(Beginning of DATA TO USE)

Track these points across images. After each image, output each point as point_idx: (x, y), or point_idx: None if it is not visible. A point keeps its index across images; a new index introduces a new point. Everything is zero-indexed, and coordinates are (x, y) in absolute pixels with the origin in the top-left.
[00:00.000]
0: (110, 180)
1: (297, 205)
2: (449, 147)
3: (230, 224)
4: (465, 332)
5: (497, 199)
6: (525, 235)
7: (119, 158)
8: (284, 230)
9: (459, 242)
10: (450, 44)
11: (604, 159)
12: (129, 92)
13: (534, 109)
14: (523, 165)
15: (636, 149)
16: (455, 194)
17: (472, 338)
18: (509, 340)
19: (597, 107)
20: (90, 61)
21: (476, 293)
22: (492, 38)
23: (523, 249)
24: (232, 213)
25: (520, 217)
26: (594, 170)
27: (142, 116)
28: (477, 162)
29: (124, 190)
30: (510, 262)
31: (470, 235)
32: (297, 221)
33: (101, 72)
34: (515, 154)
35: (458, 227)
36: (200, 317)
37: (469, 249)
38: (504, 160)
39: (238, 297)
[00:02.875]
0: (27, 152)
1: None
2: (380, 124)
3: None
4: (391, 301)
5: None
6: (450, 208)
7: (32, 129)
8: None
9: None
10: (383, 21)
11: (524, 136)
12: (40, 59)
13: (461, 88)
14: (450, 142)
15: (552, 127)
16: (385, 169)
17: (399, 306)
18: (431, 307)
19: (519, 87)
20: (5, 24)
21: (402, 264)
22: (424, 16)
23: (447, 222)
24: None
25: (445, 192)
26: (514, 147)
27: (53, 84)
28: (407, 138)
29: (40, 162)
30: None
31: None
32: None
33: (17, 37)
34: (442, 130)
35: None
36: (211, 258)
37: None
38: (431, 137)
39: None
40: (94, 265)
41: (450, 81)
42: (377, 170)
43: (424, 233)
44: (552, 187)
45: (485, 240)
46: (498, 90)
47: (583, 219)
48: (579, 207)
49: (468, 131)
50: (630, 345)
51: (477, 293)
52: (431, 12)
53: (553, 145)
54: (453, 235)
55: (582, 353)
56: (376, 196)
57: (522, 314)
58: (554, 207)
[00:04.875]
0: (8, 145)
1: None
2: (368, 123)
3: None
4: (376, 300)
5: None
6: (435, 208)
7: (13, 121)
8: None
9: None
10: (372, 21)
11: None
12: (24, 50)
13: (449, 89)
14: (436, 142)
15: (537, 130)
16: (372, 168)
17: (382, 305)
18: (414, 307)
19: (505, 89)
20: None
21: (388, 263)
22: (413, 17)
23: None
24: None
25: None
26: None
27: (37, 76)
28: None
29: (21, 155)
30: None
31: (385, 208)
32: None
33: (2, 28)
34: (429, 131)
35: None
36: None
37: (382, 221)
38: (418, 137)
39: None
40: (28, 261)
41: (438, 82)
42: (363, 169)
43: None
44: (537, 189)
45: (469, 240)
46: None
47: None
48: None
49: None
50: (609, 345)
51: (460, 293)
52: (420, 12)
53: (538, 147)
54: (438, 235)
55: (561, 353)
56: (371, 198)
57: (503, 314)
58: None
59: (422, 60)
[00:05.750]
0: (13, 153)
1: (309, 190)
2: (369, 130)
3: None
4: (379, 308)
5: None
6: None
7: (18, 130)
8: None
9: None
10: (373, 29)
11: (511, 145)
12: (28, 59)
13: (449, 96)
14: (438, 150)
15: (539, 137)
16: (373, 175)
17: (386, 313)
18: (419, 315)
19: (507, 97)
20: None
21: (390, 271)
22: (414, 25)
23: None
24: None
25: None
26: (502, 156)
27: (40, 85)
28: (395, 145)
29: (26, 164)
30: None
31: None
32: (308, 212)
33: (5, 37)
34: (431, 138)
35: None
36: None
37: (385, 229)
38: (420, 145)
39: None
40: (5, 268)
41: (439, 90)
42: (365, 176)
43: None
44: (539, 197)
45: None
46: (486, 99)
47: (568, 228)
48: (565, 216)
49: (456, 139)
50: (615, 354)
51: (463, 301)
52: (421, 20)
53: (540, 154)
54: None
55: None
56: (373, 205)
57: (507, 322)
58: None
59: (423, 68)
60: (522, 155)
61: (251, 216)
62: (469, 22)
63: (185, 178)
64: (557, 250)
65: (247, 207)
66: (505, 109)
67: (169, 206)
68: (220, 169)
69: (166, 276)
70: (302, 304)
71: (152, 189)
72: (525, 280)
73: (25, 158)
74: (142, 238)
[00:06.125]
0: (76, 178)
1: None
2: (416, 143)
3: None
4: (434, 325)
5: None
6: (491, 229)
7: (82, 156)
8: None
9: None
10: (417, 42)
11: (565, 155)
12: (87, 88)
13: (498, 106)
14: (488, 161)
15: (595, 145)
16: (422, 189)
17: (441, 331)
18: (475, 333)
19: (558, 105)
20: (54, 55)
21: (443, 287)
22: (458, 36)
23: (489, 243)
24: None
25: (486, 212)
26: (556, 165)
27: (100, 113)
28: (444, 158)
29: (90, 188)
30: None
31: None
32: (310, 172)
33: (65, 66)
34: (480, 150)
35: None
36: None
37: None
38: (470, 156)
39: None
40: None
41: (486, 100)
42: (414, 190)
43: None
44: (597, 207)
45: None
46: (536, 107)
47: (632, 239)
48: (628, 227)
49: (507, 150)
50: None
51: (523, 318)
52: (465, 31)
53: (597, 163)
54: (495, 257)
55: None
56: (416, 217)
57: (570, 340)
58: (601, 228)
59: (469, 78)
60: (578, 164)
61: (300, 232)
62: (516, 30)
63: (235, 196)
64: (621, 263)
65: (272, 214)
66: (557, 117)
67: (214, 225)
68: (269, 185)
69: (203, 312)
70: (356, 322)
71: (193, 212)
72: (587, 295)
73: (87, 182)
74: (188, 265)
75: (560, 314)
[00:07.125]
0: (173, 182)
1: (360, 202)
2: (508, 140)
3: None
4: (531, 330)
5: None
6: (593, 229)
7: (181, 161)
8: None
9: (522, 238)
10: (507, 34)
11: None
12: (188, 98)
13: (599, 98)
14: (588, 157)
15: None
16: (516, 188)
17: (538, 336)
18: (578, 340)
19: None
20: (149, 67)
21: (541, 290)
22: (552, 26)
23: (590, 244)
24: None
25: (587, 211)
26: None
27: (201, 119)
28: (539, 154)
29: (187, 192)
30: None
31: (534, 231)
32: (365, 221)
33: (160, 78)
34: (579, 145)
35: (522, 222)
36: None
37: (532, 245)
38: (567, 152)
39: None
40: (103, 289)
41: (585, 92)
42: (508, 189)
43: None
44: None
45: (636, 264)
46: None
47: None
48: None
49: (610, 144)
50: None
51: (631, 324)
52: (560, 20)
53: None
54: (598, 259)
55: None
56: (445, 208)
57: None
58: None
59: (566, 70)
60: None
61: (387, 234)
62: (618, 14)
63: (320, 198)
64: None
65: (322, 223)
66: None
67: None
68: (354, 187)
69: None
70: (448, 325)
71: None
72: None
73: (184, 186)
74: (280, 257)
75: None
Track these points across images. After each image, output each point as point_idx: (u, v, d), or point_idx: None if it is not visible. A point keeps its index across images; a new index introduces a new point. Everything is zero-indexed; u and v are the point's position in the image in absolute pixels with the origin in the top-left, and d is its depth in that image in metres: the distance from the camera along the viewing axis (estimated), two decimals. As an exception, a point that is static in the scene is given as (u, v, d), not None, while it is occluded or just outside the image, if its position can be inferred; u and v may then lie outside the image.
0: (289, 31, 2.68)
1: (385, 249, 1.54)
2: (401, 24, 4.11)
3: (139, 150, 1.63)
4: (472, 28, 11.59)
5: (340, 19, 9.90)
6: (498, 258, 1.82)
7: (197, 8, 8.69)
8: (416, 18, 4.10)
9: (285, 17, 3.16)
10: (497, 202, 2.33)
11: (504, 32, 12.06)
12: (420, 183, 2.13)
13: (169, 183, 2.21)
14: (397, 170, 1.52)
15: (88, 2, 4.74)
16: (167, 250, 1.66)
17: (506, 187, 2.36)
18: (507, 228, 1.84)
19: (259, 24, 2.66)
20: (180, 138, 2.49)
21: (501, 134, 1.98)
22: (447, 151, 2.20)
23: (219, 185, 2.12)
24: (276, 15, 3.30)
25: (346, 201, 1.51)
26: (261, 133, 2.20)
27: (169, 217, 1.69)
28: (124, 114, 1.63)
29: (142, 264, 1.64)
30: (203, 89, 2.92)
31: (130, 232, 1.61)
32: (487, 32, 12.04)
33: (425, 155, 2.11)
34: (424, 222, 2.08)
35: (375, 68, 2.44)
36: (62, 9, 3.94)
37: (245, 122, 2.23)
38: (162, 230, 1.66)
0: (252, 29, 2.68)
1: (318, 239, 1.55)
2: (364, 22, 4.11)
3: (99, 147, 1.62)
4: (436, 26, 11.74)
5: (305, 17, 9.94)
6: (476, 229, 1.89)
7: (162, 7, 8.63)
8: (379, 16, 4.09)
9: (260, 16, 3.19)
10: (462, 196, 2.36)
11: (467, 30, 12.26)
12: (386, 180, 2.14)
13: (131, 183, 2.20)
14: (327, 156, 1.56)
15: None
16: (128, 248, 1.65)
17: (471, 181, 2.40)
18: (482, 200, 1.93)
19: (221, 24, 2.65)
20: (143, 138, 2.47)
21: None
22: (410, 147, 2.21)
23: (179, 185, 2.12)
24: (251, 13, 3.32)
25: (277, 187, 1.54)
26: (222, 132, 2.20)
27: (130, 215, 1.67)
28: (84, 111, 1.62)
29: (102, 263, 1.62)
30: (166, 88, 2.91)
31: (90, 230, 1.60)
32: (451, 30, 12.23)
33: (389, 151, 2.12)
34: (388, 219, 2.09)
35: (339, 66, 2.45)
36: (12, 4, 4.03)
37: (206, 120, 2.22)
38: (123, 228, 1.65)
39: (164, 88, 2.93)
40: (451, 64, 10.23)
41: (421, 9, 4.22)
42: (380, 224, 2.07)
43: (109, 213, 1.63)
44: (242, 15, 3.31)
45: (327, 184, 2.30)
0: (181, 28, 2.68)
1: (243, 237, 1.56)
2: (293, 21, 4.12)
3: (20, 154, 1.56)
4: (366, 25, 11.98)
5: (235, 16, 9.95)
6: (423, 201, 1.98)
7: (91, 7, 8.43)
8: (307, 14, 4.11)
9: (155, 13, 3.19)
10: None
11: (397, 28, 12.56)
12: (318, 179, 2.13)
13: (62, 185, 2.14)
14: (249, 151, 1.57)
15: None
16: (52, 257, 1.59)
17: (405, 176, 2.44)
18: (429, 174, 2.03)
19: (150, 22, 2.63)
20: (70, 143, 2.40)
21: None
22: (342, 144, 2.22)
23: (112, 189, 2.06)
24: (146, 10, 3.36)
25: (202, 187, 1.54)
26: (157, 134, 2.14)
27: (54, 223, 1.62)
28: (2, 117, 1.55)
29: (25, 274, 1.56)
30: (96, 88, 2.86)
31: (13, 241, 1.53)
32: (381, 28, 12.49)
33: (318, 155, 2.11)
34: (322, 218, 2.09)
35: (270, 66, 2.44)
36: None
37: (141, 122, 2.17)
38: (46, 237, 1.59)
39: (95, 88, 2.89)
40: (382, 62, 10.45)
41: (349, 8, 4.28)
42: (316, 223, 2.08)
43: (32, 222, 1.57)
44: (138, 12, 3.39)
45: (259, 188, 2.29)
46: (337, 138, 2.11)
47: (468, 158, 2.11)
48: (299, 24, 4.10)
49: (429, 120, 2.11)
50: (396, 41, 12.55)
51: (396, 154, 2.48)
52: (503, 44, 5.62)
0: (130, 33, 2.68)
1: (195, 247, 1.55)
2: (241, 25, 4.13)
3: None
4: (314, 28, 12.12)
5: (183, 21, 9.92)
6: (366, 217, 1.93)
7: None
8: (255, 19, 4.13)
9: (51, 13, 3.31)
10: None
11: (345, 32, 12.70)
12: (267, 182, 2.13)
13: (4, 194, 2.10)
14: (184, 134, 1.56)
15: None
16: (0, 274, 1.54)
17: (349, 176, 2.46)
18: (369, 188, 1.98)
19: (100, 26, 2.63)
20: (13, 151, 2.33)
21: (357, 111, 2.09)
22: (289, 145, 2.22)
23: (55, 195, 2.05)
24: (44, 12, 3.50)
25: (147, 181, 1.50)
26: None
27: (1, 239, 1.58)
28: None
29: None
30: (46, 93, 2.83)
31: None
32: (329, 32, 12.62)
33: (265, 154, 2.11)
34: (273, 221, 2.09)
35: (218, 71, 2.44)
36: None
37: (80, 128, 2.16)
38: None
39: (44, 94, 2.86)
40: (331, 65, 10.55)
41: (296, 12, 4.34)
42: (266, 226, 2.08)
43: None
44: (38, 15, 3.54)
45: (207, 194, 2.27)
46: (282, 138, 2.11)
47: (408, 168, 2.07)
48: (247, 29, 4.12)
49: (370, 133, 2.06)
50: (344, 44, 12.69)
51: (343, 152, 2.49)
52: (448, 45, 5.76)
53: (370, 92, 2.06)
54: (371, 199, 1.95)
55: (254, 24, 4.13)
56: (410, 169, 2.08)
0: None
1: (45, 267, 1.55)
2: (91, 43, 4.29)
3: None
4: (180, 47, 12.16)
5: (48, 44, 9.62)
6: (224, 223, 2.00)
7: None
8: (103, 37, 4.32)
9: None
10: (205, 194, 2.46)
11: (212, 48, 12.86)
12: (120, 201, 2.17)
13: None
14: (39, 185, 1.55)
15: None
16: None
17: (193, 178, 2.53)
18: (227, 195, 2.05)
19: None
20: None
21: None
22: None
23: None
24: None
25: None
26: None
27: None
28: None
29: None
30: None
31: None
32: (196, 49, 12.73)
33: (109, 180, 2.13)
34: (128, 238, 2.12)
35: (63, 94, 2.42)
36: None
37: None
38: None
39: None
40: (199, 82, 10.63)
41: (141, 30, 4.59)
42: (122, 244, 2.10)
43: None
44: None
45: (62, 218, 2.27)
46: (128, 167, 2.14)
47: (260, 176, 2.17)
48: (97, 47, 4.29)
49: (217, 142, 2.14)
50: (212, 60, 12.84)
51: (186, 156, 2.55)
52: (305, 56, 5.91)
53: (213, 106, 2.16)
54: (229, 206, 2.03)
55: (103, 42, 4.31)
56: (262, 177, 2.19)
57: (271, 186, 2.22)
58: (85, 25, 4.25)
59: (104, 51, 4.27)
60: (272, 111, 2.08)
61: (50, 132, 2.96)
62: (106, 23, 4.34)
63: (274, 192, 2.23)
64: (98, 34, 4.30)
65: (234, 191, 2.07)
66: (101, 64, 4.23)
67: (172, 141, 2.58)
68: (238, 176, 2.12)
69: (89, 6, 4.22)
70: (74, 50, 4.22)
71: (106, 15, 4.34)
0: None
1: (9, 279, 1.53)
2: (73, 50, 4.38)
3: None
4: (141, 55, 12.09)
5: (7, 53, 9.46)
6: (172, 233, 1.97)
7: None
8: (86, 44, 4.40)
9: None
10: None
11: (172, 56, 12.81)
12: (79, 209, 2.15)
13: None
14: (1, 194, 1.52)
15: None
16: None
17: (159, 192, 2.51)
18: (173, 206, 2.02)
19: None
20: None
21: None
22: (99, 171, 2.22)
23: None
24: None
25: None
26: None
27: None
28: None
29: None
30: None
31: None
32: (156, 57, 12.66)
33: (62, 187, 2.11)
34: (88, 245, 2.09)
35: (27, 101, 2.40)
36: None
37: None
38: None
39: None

(End of DATA TO USE)

> **TASK BRIEF**
Once the line with "65: (234, 191, 2.07)" has been found in the records above, retype it and every line after it exactly, and include nothing else.

> **YOUR RESPONSE**
65: (234, 191, 2.07)
66: (101, 64, 4.23)
67: (172, 141, 2.58)
68: (238, 176, 2.12)
69: (89, 6, 4.22)
70: (74, 50, 4.22)
71: (106, 15, 4.34)
0: None
1: (9, 279, 1.53)
2: (73, 50, 4.38)
3: None
4: (141, 55, 12.09)
5: (7, 53, 9.46)
6: (172, 233, 1.97)
7: None
8: (86, 44, 4.40)
9: None
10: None
11: (172, 56, 12.81)
12: (79, 209, 2.15)
13: None
14: (1, 194, 1.52)
15: None
16: None
17: (159, 192, 2.51)
18: (173, 206, 2.02)
19: None
20: None
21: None
22: (99, 171, 2.22)
23: None
24: None
25: None
26: None
27: None
28: None
29: None
30: None
31: None
32: (156, 57, 12.66)
33: (62, 187, 2.11)
34: (88, 245, 2.09)
35: (27, 101, 2.40)
36: None
37: None
38: None
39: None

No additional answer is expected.